__EXTRAIT FOURNI__:
Axe thématique principal : La diversité affective sous ses diverses formes, entendue dans le cadre des non-monogamies éthiques, ainsi que de ses pratiques et ses activismes.

Axe féministe : Eixams est un événement qui s’inscrit dans une perspective intersectionnelle qui met l’accent sur les luttes féministes, antipatriarcales et LGBTI+. Nous proposons de faciliter une place d’apprentissage pour comprendre les privilèges de classe, de genre, d’orientation et d’identité sexuelle, de migration, d’ethnie et autres. Nous tenons à ce que cet espace soit le plus sûr possible pour toutes les participantes et il en va de la responsabilité de toutes. Nous nous basons sur la compréhension et la pratique active du concept de consentement de la part de de chaque personne qui y participe et, par conséquent, nous avons élaboré un code de conduite que toutes les participantes doivent explicitement respecter.

Axe de la langue et du territoire : Eixams a comme cadre de référence territoriale les Pays Catalans. Dans de cet axe le but est double : renforcer la langue catalane et faire apparaitre les non-monogamies sur la carte des activismes du territoire.

__CONSIGNE 1__: D'après l'extrait sur Eixams, pourquoi un code de conduite a-t-il été élaboré ? Répondez en une à trois phrases.
__CONSIGNE 2__: Résumez l'extrait sur Eixams en deux phrases.
__CONSIGNE 3__: Rédigez la suite de l'extrait sur Eixams à partir de l'endroit où il s'arrête.
Les enregistrements n'ont aucun rôle ici.

__ENREGISTREMENTS DE DONNÉES__:
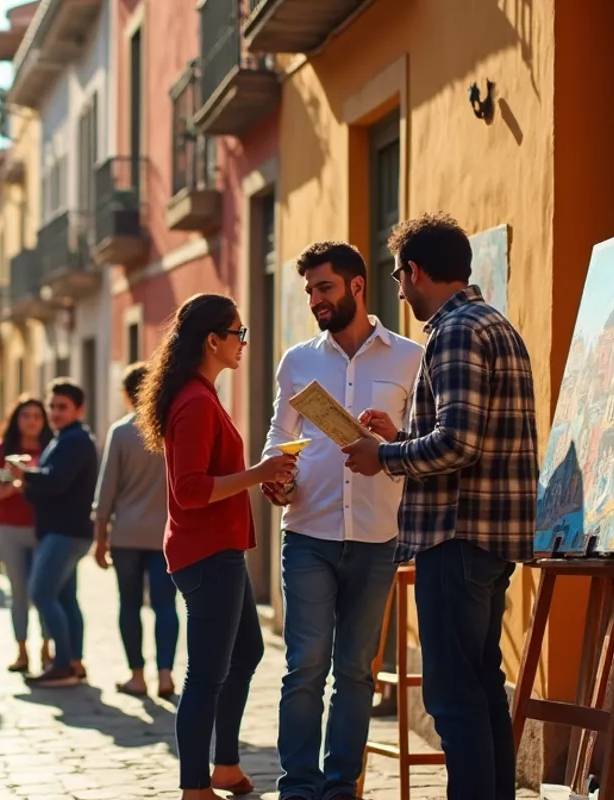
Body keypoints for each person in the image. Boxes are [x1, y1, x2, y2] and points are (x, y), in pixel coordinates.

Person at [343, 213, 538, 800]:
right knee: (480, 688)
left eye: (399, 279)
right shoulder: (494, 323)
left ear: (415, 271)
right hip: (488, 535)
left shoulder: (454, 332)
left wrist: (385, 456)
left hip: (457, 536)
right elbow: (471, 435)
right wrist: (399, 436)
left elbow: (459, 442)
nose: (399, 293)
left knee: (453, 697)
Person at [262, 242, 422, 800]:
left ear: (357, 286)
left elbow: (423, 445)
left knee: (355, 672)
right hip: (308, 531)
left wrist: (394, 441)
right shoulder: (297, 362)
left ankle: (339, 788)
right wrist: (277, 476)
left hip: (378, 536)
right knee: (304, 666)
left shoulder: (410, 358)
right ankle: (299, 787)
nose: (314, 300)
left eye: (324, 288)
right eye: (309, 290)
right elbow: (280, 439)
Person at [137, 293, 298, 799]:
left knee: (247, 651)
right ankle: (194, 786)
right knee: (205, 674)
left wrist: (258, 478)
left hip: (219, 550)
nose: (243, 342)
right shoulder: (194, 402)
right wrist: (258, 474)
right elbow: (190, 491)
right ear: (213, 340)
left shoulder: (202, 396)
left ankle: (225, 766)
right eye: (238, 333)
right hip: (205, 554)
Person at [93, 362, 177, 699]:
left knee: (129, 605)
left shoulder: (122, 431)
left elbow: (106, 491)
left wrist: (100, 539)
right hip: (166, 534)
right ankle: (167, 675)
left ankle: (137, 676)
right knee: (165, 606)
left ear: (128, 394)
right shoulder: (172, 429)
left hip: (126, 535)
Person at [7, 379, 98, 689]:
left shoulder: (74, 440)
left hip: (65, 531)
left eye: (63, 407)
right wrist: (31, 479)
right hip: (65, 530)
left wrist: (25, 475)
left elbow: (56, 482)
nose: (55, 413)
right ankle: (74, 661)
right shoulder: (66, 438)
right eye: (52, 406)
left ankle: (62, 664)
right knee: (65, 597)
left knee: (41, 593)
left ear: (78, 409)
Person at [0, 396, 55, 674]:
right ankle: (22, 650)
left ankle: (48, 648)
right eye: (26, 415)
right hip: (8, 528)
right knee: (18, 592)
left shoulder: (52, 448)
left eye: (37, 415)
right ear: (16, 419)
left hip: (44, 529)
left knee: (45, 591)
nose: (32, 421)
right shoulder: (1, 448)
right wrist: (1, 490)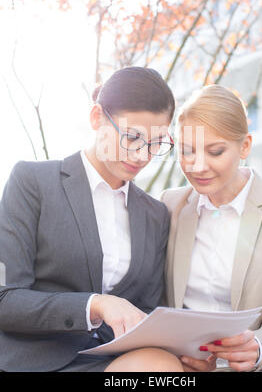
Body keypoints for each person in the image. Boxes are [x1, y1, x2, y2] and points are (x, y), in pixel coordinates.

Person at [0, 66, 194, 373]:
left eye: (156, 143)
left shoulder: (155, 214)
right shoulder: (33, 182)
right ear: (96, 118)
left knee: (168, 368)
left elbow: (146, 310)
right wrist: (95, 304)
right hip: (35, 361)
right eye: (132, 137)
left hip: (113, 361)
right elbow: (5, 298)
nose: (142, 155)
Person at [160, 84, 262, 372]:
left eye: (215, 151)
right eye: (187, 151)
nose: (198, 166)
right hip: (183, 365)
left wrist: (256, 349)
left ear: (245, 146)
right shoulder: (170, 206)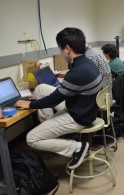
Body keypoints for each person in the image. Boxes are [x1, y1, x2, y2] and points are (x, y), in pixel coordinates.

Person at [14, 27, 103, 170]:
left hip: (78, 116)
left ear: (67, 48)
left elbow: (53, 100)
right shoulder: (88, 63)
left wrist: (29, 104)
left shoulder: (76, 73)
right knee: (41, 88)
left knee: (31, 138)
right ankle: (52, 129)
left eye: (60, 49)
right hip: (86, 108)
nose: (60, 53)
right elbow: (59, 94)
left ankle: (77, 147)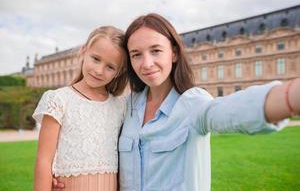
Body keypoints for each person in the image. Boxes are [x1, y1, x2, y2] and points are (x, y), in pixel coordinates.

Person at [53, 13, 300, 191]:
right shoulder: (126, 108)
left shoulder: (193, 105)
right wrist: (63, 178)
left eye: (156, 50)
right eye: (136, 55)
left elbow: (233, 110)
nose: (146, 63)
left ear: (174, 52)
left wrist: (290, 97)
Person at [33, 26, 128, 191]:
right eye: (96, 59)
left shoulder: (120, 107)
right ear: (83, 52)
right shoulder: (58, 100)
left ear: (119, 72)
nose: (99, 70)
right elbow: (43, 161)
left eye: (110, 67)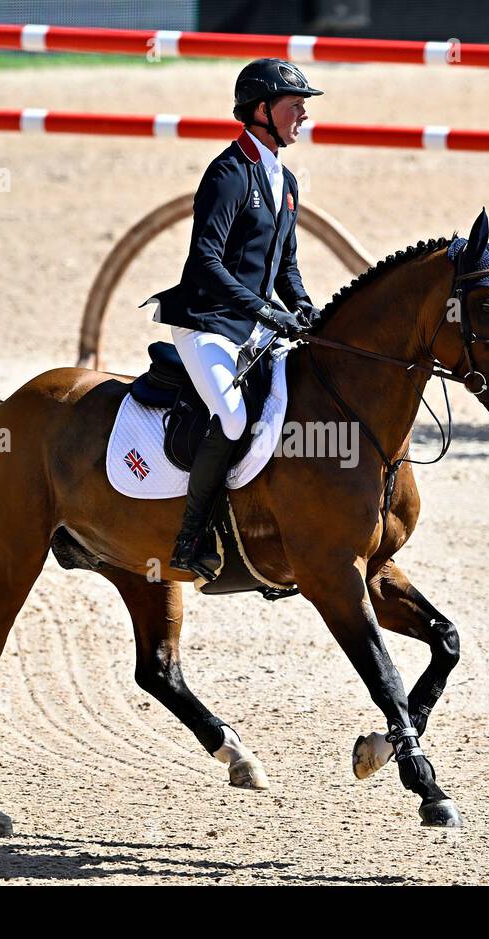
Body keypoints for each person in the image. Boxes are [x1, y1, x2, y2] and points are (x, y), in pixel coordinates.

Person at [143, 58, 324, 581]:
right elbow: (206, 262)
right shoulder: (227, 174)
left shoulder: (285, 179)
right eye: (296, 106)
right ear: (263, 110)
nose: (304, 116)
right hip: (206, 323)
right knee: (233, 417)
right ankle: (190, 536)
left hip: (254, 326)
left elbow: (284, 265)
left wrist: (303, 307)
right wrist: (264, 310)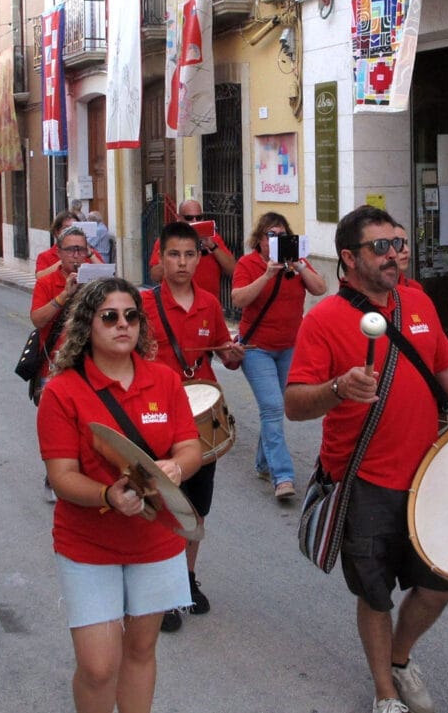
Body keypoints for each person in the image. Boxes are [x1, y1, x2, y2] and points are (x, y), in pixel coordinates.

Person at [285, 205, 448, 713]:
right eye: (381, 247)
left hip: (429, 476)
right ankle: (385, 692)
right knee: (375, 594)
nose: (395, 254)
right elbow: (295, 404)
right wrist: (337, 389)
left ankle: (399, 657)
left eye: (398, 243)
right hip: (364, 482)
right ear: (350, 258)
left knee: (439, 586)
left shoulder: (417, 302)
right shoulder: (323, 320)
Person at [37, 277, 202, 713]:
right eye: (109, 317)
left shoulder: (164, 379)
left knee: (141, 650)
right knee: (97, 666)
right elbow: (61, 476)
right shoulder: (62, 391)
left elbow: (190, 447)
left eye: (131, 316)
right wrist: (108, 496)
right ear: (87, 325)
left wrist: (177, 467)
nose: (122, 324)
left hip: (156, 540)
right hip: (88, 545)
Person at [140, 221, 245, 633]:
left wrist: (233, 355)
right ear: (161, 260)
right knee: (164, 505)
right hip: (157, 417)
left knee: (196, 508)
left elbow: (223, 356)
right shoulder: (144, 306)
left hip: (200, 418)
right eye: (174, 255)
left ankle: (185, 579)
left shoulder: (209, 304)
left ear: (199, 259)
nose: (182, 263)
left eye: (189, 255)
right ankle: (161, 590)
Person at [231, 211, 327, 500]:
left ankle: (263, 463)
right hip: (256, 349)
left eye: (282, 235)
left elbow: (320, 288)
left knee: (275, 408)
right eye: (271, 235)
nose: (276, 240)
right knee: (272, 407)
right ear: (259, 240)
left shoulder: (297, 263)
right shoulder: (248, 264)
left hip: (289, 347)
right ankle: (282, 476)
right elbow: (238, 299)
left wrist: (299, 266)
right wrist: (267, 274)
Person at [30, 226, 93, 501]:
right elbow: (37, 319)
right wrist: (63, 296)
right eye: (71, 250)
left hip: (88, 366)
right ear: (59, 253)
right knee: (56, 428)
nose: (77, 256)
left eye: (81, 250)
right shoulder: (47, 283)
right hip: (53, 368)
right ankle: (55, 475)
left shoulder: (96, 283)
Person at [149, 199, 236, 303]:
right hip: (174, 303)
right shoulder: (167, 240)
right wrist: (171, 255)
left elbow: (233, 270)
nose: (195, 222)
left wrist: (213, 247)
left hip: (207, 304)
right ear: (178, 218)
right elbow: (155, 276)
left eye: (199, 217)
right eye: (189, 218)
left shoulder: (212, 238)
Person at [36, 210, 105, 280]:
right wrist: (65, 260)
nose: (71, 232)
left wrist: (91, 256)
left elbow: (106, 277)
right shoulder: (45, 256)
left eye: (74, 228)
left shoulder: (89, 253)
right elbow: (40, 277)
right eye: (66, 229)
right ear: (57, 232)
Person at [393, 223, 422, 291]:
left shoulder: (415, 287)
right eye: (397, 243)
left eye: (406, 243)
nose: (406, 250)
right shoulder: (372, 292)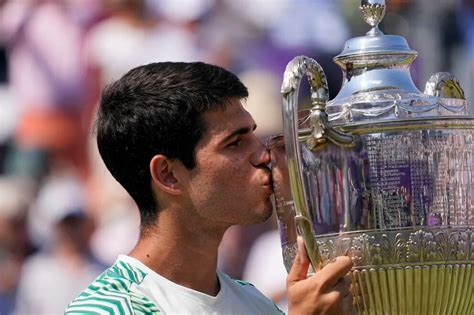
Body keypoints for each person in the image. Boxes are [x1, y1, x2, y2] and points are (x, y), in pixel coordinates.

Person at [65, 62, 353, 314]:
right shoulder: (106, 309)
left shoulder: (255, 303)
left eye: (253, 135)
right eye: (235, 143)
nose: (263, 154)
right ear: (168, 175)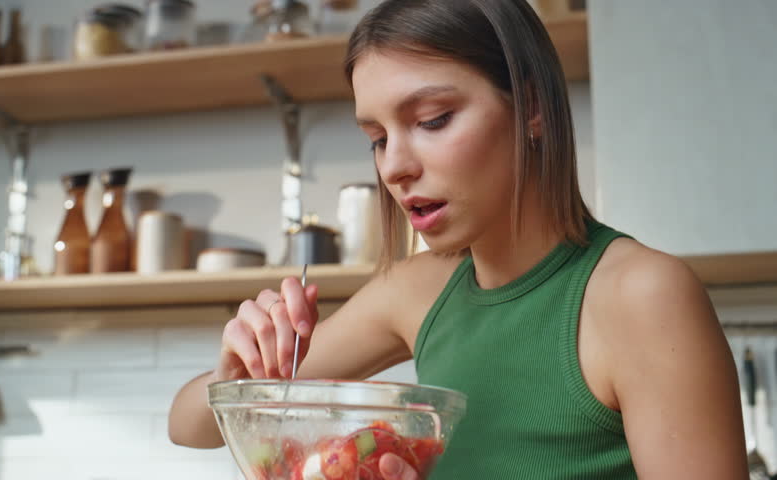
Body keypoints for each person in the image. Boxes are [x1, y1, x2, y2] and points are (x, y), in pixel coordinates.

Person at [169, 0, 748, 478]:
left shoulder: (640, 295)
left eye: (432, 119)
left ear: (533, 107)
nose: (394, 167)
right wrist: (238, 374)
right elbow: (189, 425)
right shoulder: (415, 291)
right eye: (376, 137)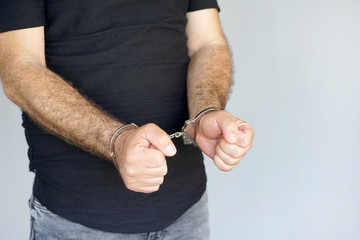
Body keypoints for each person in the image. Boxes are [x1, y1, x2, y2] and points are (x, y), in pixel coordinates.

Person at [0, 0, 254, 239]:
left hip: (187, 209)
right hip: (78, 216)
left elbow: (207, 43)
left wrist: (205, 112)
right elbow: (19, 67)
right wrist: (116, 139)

__RÉSULTAT 1__: L'événement repose sur la compréhension et la pratique active du consentement par chaque personne qui y participe. C'est pour cette raison qu'un code de conduite a été élaboré, et toutes les participantes doivent le respecter explicitement.

__RÉSULTAT 2__: Eixams est un événement consacré à la diversité affective dans le cadre des non-monogamies éthiques, de leurs pratiques et de leurs activismes, avec une perspective intersectionnelle qui met l'accent sur les luttes féministes, antipatriarcales et LGBTI+. Il vise un espace le plus sûr possible, fondé sur le consentement et sur un code de conduite, et, avec les Pays Catalans pour cadre territorial, cherche à renforcer la langue catalane et à faire apparaître les non-monogamies sur la carte des activismes du territoire.

__RÉSULTAT 3__:
Axe économico-social : Eixams est un espace anticapitaliste et écologiste, tout particulièrement sur les questions de de la recherche de formes d’organisation économiques, sociales et familiales alternatives à celles imposées par l’économie actuelle, et la recherche de formes de consommation respectueuses.

[3] Composée cette année de trois femmes et deux hommes.

[4] J’ai utilisé la technique des trois phrases apprise pendant deux formations d’auto-défense féministe, la première avec l’association Garance à Bruxelles et l’autre avec l’association Loreleï à Paris. Elle consiste à s’exprimer trois phrases courtes et précises :

  • 1re phrase : décrire le comportement dérangeant
  • 2e phrase : décrire le sentiment que ce comportement provoque chez nous
  • 3e phrase : faire une demande concrète

Livre sur l’auto-défense féministe : NON C’EST NON — Petit manuel d’autodéfense à l’usage de toutes les femmes qui en ont marre de se faire emmerder sans rien dire.